• _WRITTEN INSTRUCTION 1_:
From the article on children's meltdowns below, list the basic needs of children that it names.

• _ARTICLE_:
In my previous post, Is Your Angry Child Purposely Defiant or Emotionally Stressed?, you learned that emotional stress is a major cause of children’s meltdowns – or any defiant or disturbing behavior. We all know what stress is. But what if your child doesn’t look stressed?

When your child explodes into a rage over what seems like nothing, what can possibly be going on?

Does the following sound familiar?

You were doing something fun or maybe getting ready to do something your child is excited about. And out of nowhere he goes into a fit over what seems like nothing. What in the world is stressful about what’s happening here? Your child is suddenly angry and out of control – but you didn’t see any sign that he was stressed.

It can be difficult to detect what’s really going on because triggers can be invisible and unique to each child. Most triggers have to do with how an individual processes information in their nervous system and everyone does this a bit differently. Let’s go into a few of the more common challenges that kids deal with.

Communication of Needs and Limiting Beliefs

Children are always operating from their best intentions to get their needs met. Some of the basic needs of children are unconditional love, understanding, acceptance, belonging, affection, connection, safety and attention.

Unmet needs translate into strong feelings, and underneath these feelings are usually limiting beliefs.

Beliefs that children form about themselves around their unmet needs can account for over 90% of behavior. These beliefs are usually unconscious and can be either supportive or limiting. A limiting belief can show up as….

(Data entries)

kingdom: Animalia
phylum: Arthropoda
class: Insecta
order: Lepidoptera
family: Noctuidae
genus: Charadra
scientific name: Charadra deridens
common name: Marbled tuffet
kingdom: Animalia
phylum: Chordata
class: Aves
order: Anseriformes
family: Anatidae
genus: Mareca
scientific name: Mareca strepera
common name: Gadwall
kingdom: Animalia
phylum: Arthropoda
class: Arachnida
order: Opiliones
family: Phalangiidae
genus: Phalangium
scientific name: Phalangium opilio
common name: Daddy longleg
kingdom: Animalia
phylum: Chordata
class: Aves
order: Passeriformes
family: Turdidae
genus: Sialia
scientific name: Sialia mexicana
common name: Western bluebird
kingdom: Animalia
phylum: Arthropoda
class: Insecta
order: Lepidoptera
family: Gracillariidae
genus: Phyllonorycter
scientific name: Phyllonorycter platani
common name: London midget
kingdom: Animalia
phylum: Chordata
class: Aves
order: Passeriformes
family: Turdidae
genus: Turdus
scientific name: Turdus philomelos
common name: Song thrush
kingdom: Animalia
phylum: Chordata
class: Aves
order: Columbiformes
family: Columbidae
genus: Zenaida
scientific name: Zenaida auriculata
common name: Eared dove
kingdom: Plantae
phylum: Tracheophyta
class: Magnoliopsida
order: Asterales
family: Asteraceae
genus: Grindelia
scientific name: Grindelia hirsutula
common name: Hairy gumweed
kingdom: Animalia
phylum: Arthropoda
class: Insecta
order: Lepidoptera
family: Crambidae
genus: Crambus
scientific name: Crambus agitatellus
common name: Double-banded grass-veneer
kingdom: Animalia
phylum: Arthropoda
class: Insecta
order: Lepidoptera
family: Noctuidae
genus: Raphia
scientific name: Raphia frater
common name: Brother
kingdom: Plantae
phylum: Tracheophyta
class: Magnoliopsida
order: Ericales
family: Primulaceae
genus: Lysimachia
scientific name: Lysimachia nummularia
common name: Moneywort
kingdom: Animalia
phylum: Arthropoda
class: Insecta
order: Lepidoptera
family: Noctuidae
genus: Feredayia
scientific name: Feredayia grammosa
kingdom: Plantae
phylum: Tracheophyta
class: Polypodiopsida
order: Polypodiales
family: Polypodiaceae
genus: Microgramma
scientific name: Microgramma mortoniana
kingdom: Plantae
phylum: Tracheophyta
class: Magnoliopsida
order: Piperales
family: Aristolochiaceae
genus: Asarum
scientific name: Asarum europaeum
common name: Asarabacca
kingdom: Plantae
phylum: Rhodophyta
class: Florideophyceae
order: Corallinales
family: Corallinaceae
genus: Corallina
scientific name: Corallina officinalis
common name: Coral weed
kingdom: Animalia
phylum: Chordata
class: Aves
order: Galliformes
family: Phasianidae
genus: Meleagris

• _WRITTEN INSTRUCTION 2_:
Take the listing from its first line through the line containing "genus: Turdus" and write that part out again with "common name" renamed to "vernacular name", leaving everything else unchanged.

• _FINISHED ANSWER 1_:
unconditional love, understanding, acceptance, belonging, affection, connection, safety, attention

• _FINISHED ANSWER 2_:
kingdom: Animalia
phylum: Arthropoda
class: Insecta
order: Lepidoptera
family: Noctuidae
genus: Charadra
scientific name: Charadra deridens
vernacular name: Marbled tuffet
kingdom: Animalia
phylum: Chordata
class: Aves
order: Anseriformes
family: Anatidae
genus: Mareca
scientific name: Mareca strepera
vernacular name: Gadwall
kingdom: Animalia
phylum: Arthropoda
class: Arachnida
order: Opiliones
family: Phalangiidae
genus: Phalangium
scientific name: Phalangium opilio
vernacular name: Daddy longleg
kingdom: Animalia
phylum: Chordata
class: Aves
order: Passeriformes
family: Turdidae
genus: Sialia
scientific name: Sialia mexicana
vernacular name: Western bluebird
kingdom: Animalia
phylum: Arthropoda
class: Insecta
order: Lepidoptera
family: Gracillariidae
genus: Phyllonorycter
scientific name: Phyllonorycter platani
vernacular name: London midget
kingdom: Animalia
phylum: Chordata
class: Aves
order: Passeriformes
family: Turdidae
genus: Turdus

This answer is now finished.